Finding Your Camera’s Current Shutter Actuations
Here’s how you can easily find your shutter count for your camera using free software. This is something even non-technical people can do. I recently purchased a used camera and wanted to know how many times the shutter button was pressed. In other words, how many pictures were taken by the previous owner.
I searched all over for a free, quick, and simple solution. What did I find? There’s no applications out there that do it for you with a simple click for free.
Here’s what I found that works quite well. We’re going to boot a linux operating system using virtualbox and then run a command line program called gphoto2. It’s a lot easier than you think and only takes about 15 minutes. Before starting, just confirm your camera is supported by gphoto2, which is what we will use to get the count. Most cameras are supported.
If you would rather pay a small fee, you can always opt for this site - eoscount.com. It uses Internet Explorer, so you will need Windows.
Here’s a walk-through in 4 easy steps with screenshots.
Step 1: Download and install VirtualBox for windows or mac and also download Fedora. Download the 32-bit Desktop Edition. This is a linux OS. It’s about 646MB. We will use Fedora as your bootable virtual image. You can follow the default settings when installing VirtualBox.
Click on the ‘New’ button to get started. You’ll need find and select your fedora download as the bootable source. Once you find and select the fedora downloaded file, give it a name. Here I aptly named it Fedora.
This is a default setting. The remaining screen options can be set at the default values.
Use default setting. I reduced it to 2GB, but it doesn’t matter for this application.
Now click the green start arrow at the top to boot up a virtual fedora operating system.
Step 2: Virtual Fedora boots up within minutes. You should soon see the desktop.
We just want to ‘Try Fedora’ not install it to the hard drive, unless you want to.
_ _ _ _
WORK REQUEST 1: In the shutter count guide, what command line program is used to get the count?
WORK REQUEST 2: Continue the guide on finding a camera's shutter count from its final sentence.

Collected data entries:
_ _ _ _
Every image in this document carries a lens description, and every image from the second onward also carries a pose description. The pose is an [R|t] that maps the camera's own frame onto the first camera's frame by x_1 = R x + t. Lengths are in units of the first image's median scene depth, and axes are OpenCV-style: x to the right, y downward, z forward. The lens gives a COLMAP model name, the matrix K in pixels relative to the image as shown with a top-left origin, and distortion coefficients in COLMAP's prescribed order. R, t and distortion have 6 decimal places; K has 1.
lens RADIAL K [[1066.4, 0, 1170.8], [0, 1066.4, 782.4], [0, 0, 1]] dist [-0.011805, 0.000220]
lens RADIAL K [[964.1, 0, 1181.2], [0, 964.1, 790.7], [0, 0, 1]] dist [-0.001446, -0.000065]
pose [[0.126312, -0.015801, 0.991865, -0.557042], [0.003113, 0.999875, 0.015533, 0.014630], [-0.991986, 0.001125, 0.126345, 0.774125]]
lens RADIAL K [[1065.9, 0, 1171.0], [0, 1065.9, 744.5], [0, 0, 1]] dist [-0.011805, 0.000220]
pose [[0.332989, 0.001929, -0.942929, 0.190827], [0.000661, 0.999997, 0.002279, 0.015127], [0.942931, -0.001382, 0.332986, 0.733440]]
_ _ _ _
ANSWER 1: gphoto2

ANSWER 2:
Click on ‘Activities’ at the top right corner. Use the search bar to find and open ‘terminal’ which is the command prompt utility.
Step 3: Plug your camera in via USB. Click on the usb icon in the dock on the bottom right. Right click it and select your camera.
Click on the third icon from the left. It’s an image usb port connection. Select your camera. In my case it’s Canon.
Step 4: Then run these commands in sequential order.
(This gives you root privileges when running commands)
yum install gphoto2
(this line installs gphoto2 which is a small command line app that reads your camera)
gphoto2 --get-config /main/status/shuttercounter
(this will read your camera and spit out some stats)
Here I already had gphoto2 installed so I just ran the sudo command and then the command to read the camera’s shutter count. My camera arrived with less than 1,000 shutter clicks. I added a few hundred shutter counts myself, which is why it’s higher now.
You can now plug in your other cameras and find out how many camera shutter counts they have. All cameras have a limit before the shutter will physically break, so it’s good to know where you stand. If you’re over the manufacturer’s limit, then it could break at any time and will need repairs or you can just purchase a new camera body. I hope this is helpful for anyone searching for a free basic solution for find a camera shutter count.